We are electrical contractors here in Los Angeles, and specialize in lighting controls for both residential and commercial projects.
I can't find any threads on the Electriciantalk.com forums that discuss this topic.
ie, what systems do you use, any problems, clients requests and complaints.
Anyone know if there is a forum for this here?


----------



## MikeFL (Apr 16, 2016)

Lighting Design is as close as it gets. Feel free to post your threads in this category. It's pretty relaxed around here most of the time.

We manufacture lighting controls so of course you know how I'd respond to your question.

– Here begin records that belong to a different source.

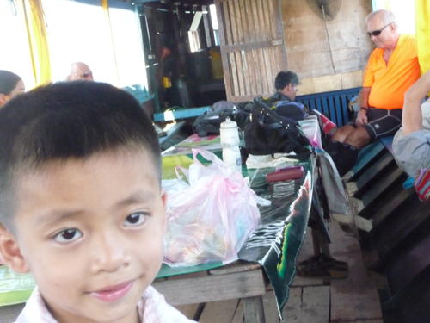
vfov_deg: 21.9
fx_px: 832
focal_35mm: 67
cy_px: 162
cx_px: 215
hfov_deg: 29.0
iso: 800
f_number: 4.5
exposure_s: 1/250
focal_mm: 11.3
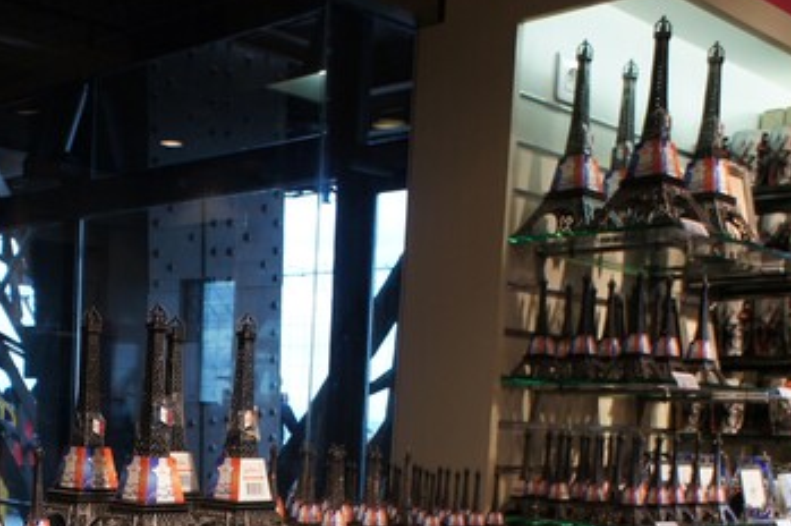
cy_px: 571
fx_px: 1207
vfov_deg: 23.2
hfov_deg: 35.2
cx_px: 163
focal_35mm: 55
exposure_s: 1/250
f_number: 4
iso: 400
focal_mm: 16
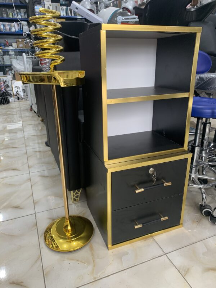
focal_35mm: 26
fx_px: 216
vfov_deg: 67.3
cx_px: 108
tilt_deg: -21.5
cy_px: 144
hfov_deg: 53.1
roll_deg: +2.4
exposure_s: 1/91
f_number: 1.8
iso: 100
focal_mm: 4.25
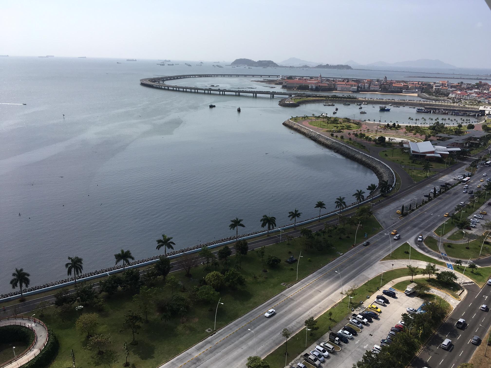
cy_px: 184
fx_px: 411
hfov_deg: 61.7
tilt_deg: -17.9
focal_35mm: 29
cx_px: 246
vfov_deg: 48.2
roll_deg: -0.4
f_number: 2.2
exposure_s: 1/2198
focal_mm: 4.15
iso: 25
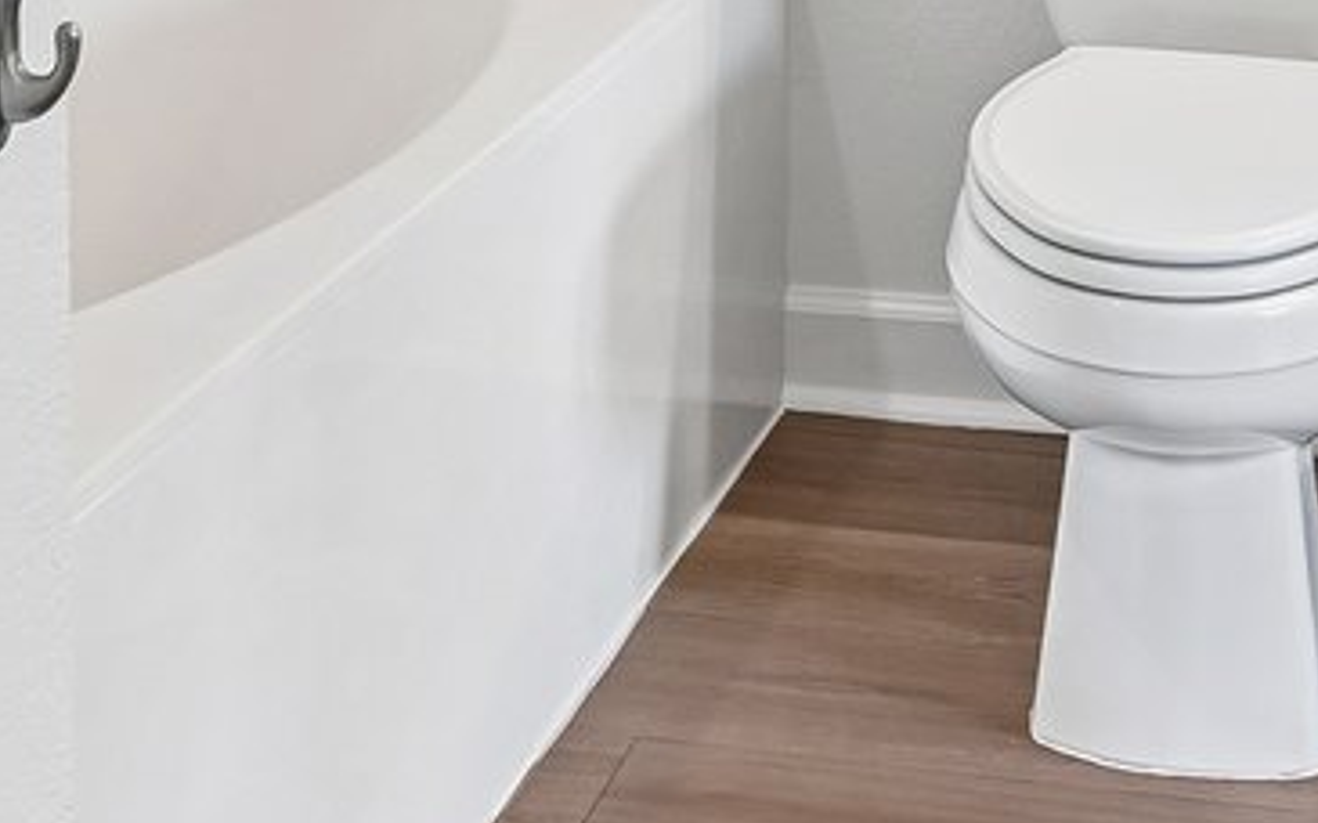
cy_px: -778
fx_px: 2873
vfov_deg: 14.0
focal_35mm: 80
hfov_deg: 25.6
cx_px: 946
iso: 220
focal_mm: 14
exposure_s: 1/15
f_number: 8
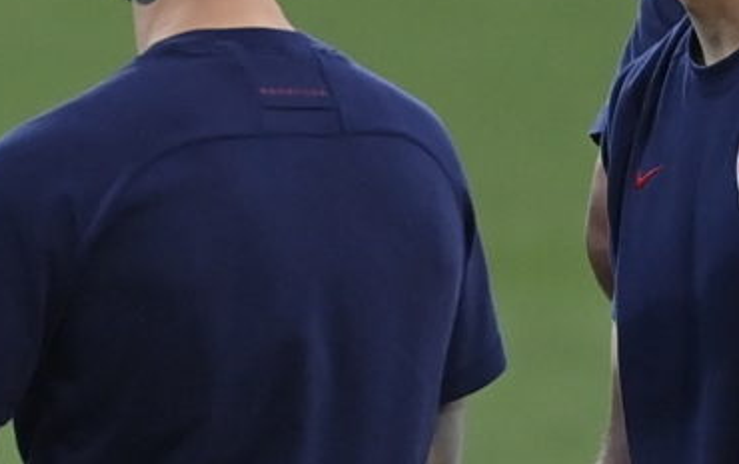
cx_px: 483
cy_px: 221
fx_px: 22719
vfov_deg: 1.2
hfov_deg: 1.9
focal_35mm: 1127
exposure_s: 1/1600
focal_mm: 400
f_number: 2.8
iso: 1000
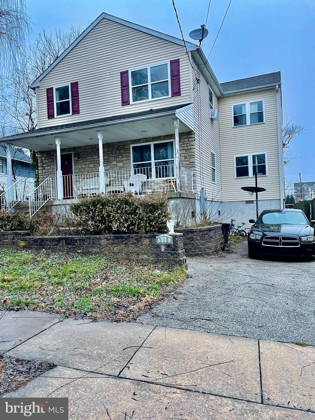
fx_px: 315
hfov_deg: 53.1
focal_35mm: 26
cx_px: 158
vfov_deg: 67.3
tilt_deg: +1.3
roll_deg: +3.2
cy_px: 210
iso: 200
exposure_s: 1/60
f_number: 1.6
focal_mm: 4.2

How are you getting along with the documentation requirements at the end of a project? Have any of those come to you yet? I know a guy who does those certifications out there and in fact he's in LA today. He says it blindsides many people including the engineers and then they often end up doing retrofits at greater time & expense.


----------



## westcojack (Dec 2, 2011)

Thanks.
We are familiar with the crazy title 24 codes, and have had a couple of projects that needed certifications. All went well on both, but if you have a contact that does this, by all means send the info.
At this time we are a large dealer for Vantage Controls (vantagecontrols.com),and our website is WestcoSmartHomes.com.


----------



## MikeFL (Apr 16, 2016)

I'll pm it to you.


----------